The Story
Why it exists.
The beginning
Abraxas takes its name from a word wrapped in myth and defiance, used by Gnostic traditions, carved into amulets, spoken as a ward against harm. The naming was deliberate. Boadicea the Victorious has always named its fragrances after ideas with weight, moments that shaped something. This one arrived in 2017, a year when the world felt unsteady to plenty of people. The brief, if there was one, seems to have been: beauty that doesn't posture. Presence without announcement. Something warm enough to hold onto. The white florals arrive early and loud: tuberose first, jasmine close behind, then osmanthus turning everything golden and almost too sweet. That's where most wearers either fall in love or step back.
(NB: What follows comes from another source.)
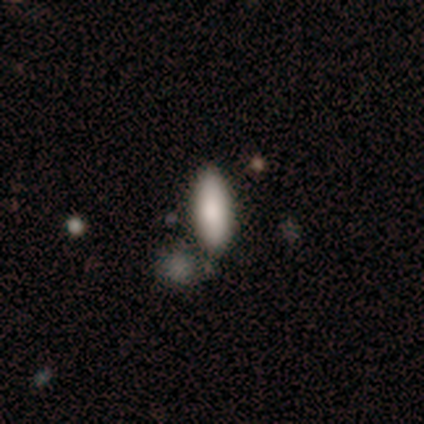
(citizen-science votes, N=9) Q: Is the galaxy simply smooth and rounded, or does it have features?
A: smooth — 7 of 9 (78%).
The structure is unusual in how honestly it builds. Most fragrances gatekeep their heart notes, revealing them slowly, letting the drydown emerge over hours like a gradual reveal. Abraxas doesn't wait. The white florals arrive early and loud: tuberose first, jasmine close behind, then osmanthus turning everything golden and almost too sweet. That's where most wearers either fall in love or step back.
The evolution
The opening hits sharp and bright, bergamot first, then peach, then the dried fruits arriving almost simultaneously to round the citrus into something rounder. Thirty seconds in, you realize the florals aren't waiting for the heart. Tuberose pushes through before the top notes have fully settled, and jasmine follows within the first two minutes. The heart phase is the longest and most demanding, dense, warm, almost syrupy with osmanthus and ylang-ylang. Around the two-hour mark, the florals begin to soften rather than disappear, and the base emerges: vetiver first, then cedar, then amber settling under everything like a warm floor. The drydown is where Abraxas earns its reputation. By hour four, the florals have become a memory of warmth rather than a statement. What remains is close, warm, almost skin-like, musk and tonka and cedar, intimate rather than announced.
Cultural impact
Abraxas found its audience in the niche community among wearers who wanted tuberose at full volume, the kind of white floral that doesn't hedge or soften itself for polite company. The strong sillage and longevity scores suggest it became a fragrance people either loved immediately or found too much. Among Boadicea releases, it sits in the richer, more demanding range, opposite to fresher interpretations, closer to the brand's most concentrated work.